Google venture: no violation of copyright or antitrust laws

Those opposing the legal settlement involving Google’s book-search initiative have tried to turn it into a story about a big company with a “monopoly” on books. But a deeper read should lead those with real antitrust concerns to another conclusion.

If upheld, the settlement will require Google to pay fees to continue digitizing books from major libraries and make them available over the Internet. Opponents claim it creates a monopoly. Advocates point to the unprecedented opportunity to harness information and increase human knowledge.

Monopolies do threaten the high-tech industry. As the chief executive of a high-tech trade association I have fought monopolies for over 20 years, including IBM, AT&T, Microsoft, and Intel.

I know what a high-tech monopoly looks like. This isn’t one.

This settlement is non-exclusive. And the non-profit “Book Rights Registry” the settlement creates can license works to others to compete with Google.

This increases competition for online book sales, and among books themselves. For instance, books dubbed “orphan” works, because the rights-holder can’t be found, are suppressed from the market. No one can publish them because no one knows who owns them, so they currently don’t compete with other books.

This settlement enables the sale of orphaned books, which drives down book prices. Critics who say Google will control these orphaned books are misinformed; scanned books naturally remain in libraries throughout the country, and competitors can use them according to copyright law.

If anything, those looking for the antitrust implications should search the underlying monopoly power the Copyright Act gives authors. In legitimizing VCRs, the Supreme Court said the government gives authors monopolies to encourage creativity. This intellectual property quid pro quo was never without controversy. Even Thomas Jefferson, our first patent commissioner, questioned the wisdom of intellectual property “monopolies.” I question whether this power was ever meant to enable Depression-era authors to prohibit the indexing of their work from beyond the grave.

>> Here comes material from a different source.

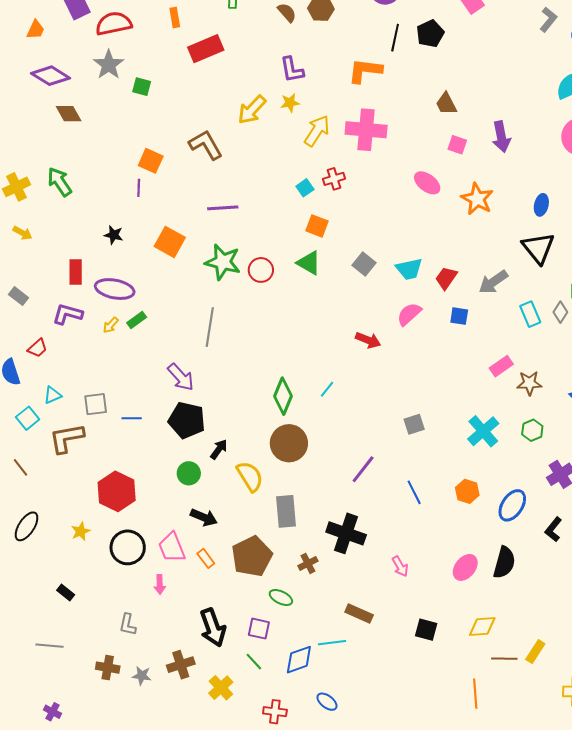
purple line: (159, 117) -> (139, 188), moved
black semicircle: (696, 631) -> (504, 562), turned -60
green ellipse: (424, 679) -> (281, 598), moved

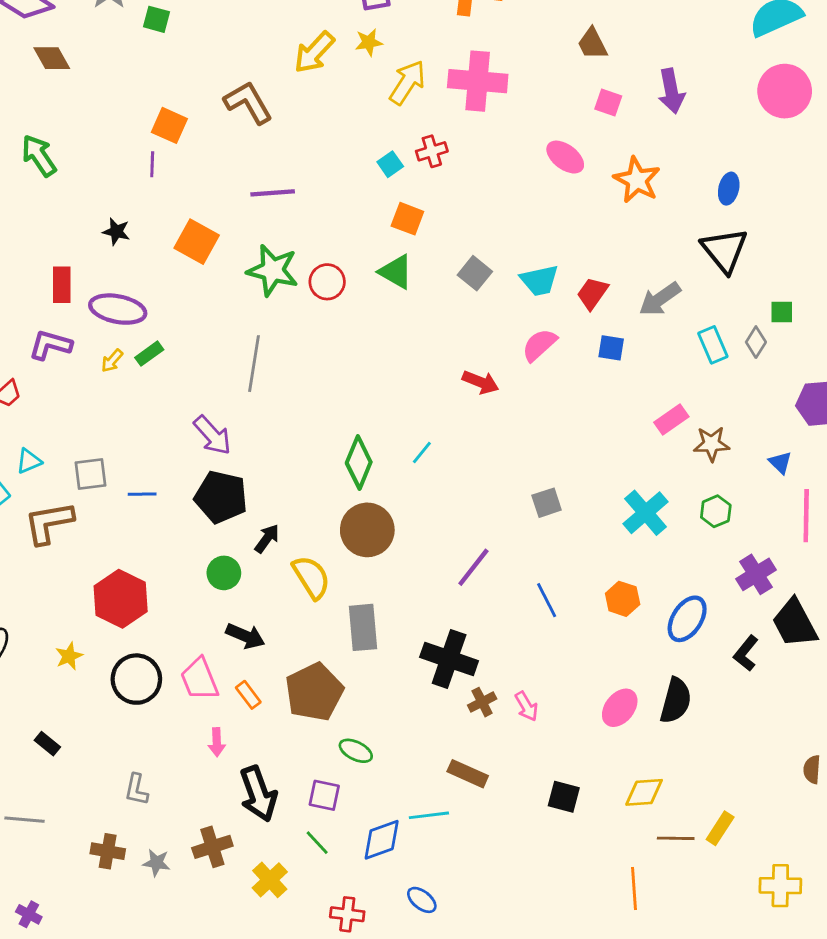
brown cross: (308, 563) -> (482, 702), moved
pink arrow: (160, 584) -> (217, 742), moved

Although Google properly maintains indexing books is fair use, incessant rights-holder saber-rattling and extraordinarily  high punitive damages under copyright law deters all but the boldest from scanning and indexing books. Indeed, what keeps competition out of the market for book-search is not Google, but rights-holders who claim indexing is infringement.

The solution here is to reaffirm what copyright scholars and courts have already said: Indexing a body of work for searchability is valuable and must be permitted by copyright’s fair use doctrine. The government’s role should be to clarify that fair use applies not just to indexing websites, but books. Then, those holding back due to legal uncertainty can get into the business. When this happens, any monopoly fears — real or imagined — would evaporate.